Important learning signals are often embedded in how learners reflect, regulate, and communicate, not just in whether they answer correctly. Analytics for motivation, metacognition, and discourse can help teams understand these richer processes and design better support around them.

In this course, you will learn methods for analyzing learner motivation, metacognition, and discourse using learning analytics, feature engineering, and discourse analysis tools. The course is designed to help you identify meaningful signals, interpret them responsibly, and connect them to instructional or product decisions.

Syllabus

Module 1: Metacognition and Motivation
  • Apply the four learning analytics techniques for researching learner metacognition and motivation.
  • Explain how feature engineering can be used to aid in metacognition and motivation research.
Module 2: Discourse Analysis
  • Explain the function of discourse analysis.
  • Apply tools and methods of discourse analysis.
Module 3: Course Project or Final Exam

At the end of the course, you’ll have an opportunity to do a little project where you will have a choice to analyze discourse data. That will provide you with a nice experience to apply the fundamentals you will learn in the modules to a larger, more authentic context. It will be self-graded and you will receive a sample solution.
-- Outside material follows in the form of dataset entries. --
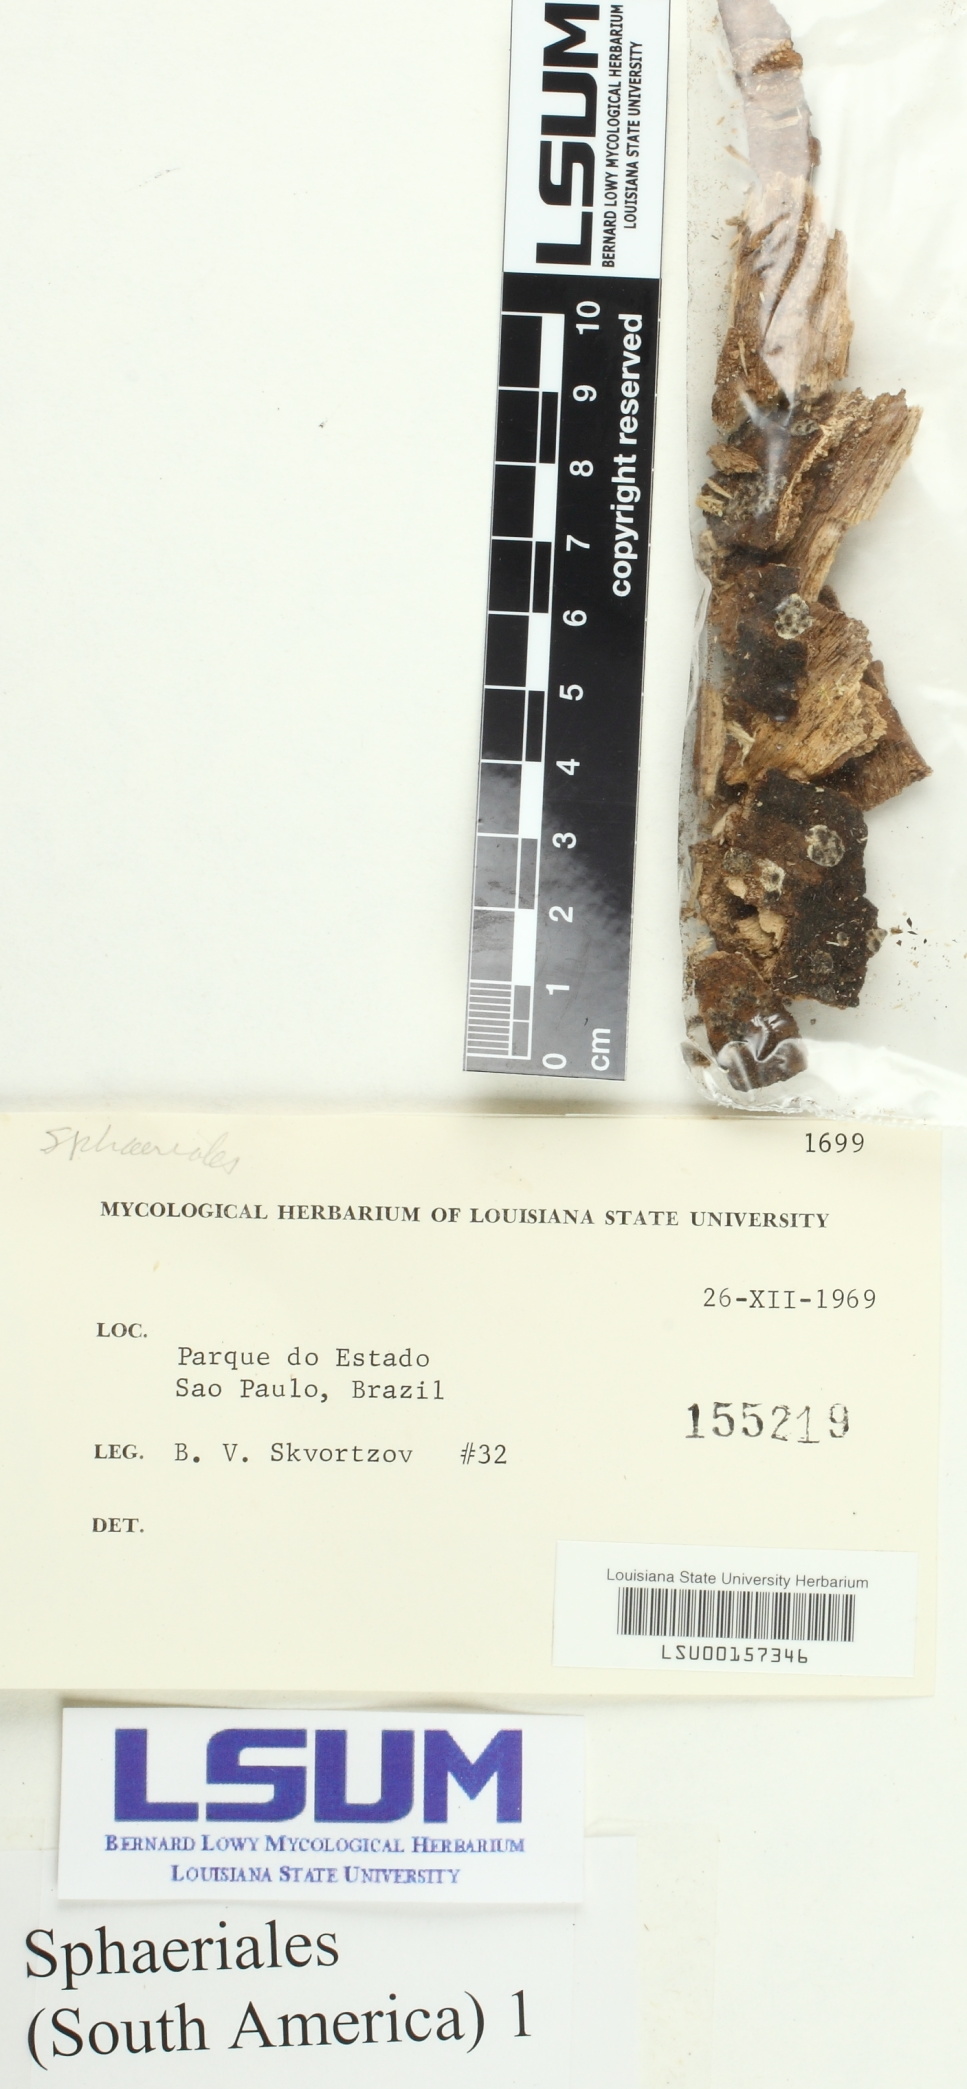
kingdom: Fungi
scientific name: Fungi
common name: Fungi
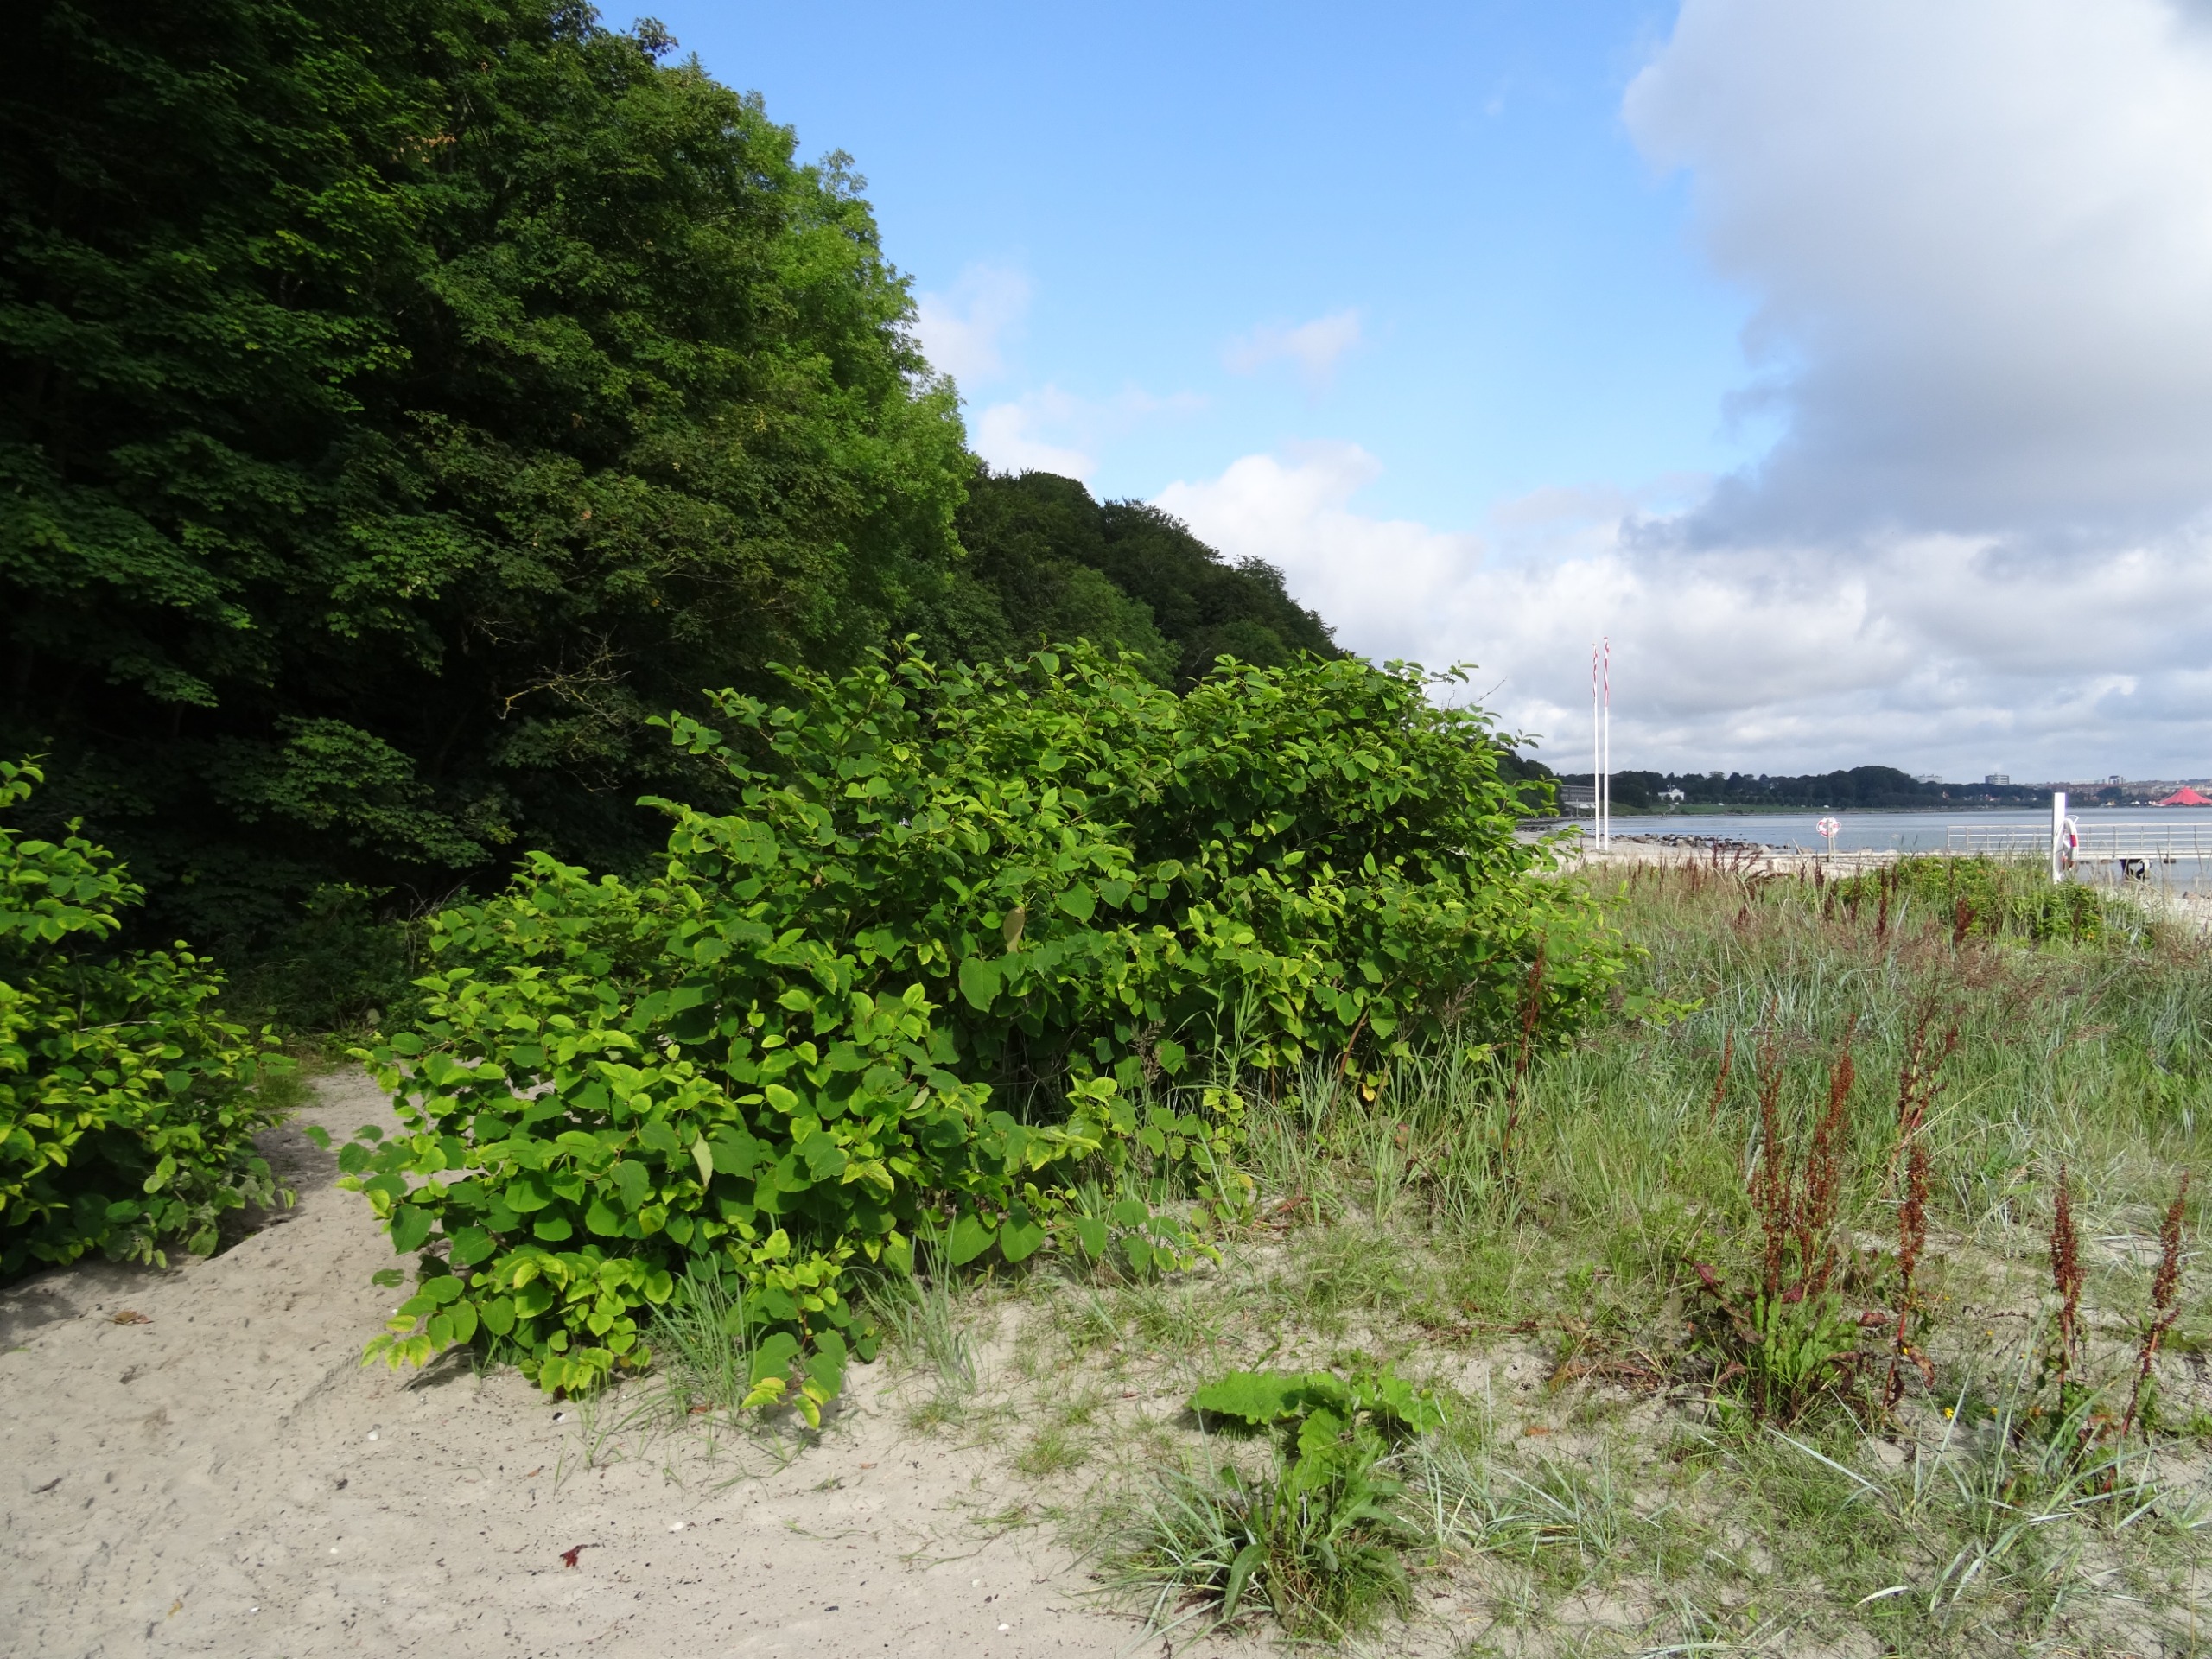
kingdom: Plantae
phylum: Tracheophyta
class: Magnoliopsida
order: Caryophyllales
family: Polygonaceae
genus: Reynoutria
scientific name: Reynoutria japonica
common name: Japan-pileurt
You will also have the option to take a final exam with 20 questions. The exam can be taken multiple times, and each attempt draws new questions randomly from a pool of questions.

You may also complete both the course project and the final exam. The higher of the two scores will count toward the certificate.

Meet the instructor

Dr. John Stamper

Dr. John Stamper

Associate Professor & MSLE Program Director
Carnegie Mellon University

John Stamper is a faculty member in the Human-Computer Interaction Institute at Carnegie Mellon University in Pittsburgh, Pennsylvania. He is the Director of the Master of Science in Learning Engineering (MSLE) degree program and the Technical Director of the DataShop.
Dr. Paulo Carvalho

Dr. Paulo Carvalho

Assistant Professor
Carnegie Mellon University

Paulo Carvalho is an Assistant Professor in the Human-Computer Interaction Institute at Carnegie Mellon University. His research explores how AI can revolutionize learning by creating engaging, practice-first environments. He uses data analytics and computational modeling to understand student learning, motivation, and interest and to develop precise models that inform better learning experiences. He is currently investigating how generative AI can empower these practice-focused approaches, boost engagement, and free teachers to provide personalized support. His research is funded by the National Science Foundation, IES, Schmidt Futures, the Walton Foundation, and Google.